* Selected text:
I probably won’t use svelte myself so I’m not going to put together a pull request for it, but I think you could do this really easily!

Thank you for these suggestions, @efrancis. I also thought about using a different file extension but opted for .html because that’s what the author of Svelte uses.

For a similar reason I didn’t add a Tracker integration that modifies the code. If you add a tracker property to the exported object, it’s not a valid Svelte component anymore because the compiler accepts only predefined properties such as onrender and data.

However, I agree that it would be useful to have an abstraction for the autorun. What do you think about this?

import { withTracker } from 'svelte-tracker';
import PersonComponent from './PersonComponent.html';

export default withTracker(() => {
  Meteor.subscribe('persons');
  this.set({ person: Persons.findOne() });
}, PersonComponent);

The withTracker function would create a new component that wraps the PersonComponent, similar to createContainer for React.

2 Likes

From the guy who created it on a Hacker News thread:

The biggest problem with web apps today is the initial load time, not the total size of the app. If you can’t render the first page the user lands on without serving a large framework, you’re stuck.
But yes, an app built entirely out of standalone components would eventually overtake the total size of an app built using a more conventional framework. (By the time you get there, your app is probably already too big anyway, and you should be code-splitting.) We’re going to add a compiler mode that addresses that very soon by deduping some code within an app.

https://news.ycombinator.com/item?id=13069841

But there are already a lot of PWA techniques for solving the initial load problem. + a compiler that dedupes common code sounds very much like you ending up with a library anyway.

Don’t get me wrong. It’s cool to see people trying new techniques. But I’m much more interested in a framework that allows me to implement my business logic and as good as possible instead of a framework focused on one specific performance aspect. Because the latter is way too much of a moving target.

* What you need to do:
[1] In the Svelte discussion, why did the poster choose not to add a Tracker integration that modifies the component code? Answer in one to three sentences.
[2] Pick up the Svelte discussion after its final post and write what comes next.

Dataset records:
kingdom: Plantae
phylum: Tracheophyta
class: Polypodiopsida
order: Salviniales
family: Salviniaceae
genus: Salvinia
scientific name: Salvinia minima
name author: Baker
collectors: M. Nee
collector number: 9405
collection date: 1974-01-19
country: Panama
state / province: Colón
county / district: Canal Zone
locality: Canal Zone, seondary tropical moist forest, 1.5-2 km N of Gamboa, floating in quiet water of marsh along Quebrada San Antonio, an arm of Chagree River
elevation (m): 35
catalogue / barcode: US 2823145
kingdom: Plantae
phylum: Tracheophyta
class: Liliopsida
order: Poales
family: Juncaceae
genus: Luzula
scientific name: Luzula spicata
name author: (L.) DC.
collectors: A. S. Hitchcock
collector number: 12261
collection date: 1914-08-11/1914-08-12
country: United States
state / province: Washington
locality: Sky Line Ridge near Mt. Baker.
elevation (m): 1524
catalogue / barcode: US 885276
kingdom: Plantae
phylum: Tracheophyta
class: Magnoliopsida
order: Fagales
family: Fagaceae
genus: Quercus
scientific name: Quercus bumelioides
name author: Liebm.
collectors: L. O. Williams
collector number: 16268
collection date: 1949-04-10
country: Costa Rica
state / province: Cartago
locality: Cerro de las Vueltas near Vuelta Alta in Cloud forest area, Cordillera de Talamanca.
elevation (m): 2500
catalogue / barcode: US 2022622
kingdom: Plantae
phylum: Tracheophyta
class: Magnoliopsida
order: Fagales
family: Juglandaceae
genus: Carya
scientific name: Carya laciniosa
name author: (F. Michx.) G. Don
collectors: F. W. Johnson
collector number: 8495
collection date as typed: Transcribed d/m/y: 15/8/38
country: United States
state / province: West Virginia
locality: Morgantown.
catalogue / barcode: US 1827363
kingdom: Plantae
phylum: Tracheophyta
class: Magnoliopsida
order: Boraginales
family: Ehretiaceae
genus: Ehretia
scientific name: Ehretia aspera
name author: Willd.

* Results of the exercise:
[1] Adding a tracker property to the exported object would make it an invalid Svelte component. The Svelte compiler accepts only predefined properties such as onrender and data.

[2]
1 Like

I was talking about making your build plugin remove the tracker property from the raw file content and changing it to look like your example (using Tracker inside onrender), before you pass the file content into the svelte compile function, so it would be valid and parseable. I like your idea of a decorator though, that would be easier to implement as well.

Finally, nice to see you guys like it!

Rich Harris does Ractive.js framework and Rollup.js, you trust he know what he is good at, absolutely easier to resolve code duplication. At the end, it’s lot faster to parse native Javascript than VDOM.

Angular was awfully slow response by a few seconds with a large web application. Nothing need more than 1 second, that why Svelte has lowest overhead/penalty, easier for any Javascript engine including embedded devices to run without frameworks I guess. iOS vs Android responsive race for example.

If you need more info, chat with us at https://gitter.im/sveltejs/svelte

Just like the rest of your post, this statement doesn’t make any sense.

  1. There’s no such thing as native javascript, there’s just javascript. VDOM implemented in javascript is… javascript.
  2. Javascript parsing time is more or less constant for similar file sizes. It’s not like the parser knows it’s parsing a VDOM library and there are already VDOM libraries of just a few KB.

I do think however that there’s a value in Svelte, in that you can create shareable components.
You can create a component and anyone can use it, no matter what library they use. However, that’s just a very temporary advantage until web components are widely supported.

Sorry if it didn’t make sense, let me share one article which should explain it clearly on SSR and CSR but there are a few more comprehensive comparison I can’t remember which links.

Aerotwist is infamous for disliking any framework. But more important, all his findings would just as much apply to svelte. Because it’s not about frameworks, but it’s about how components are bootstrapped.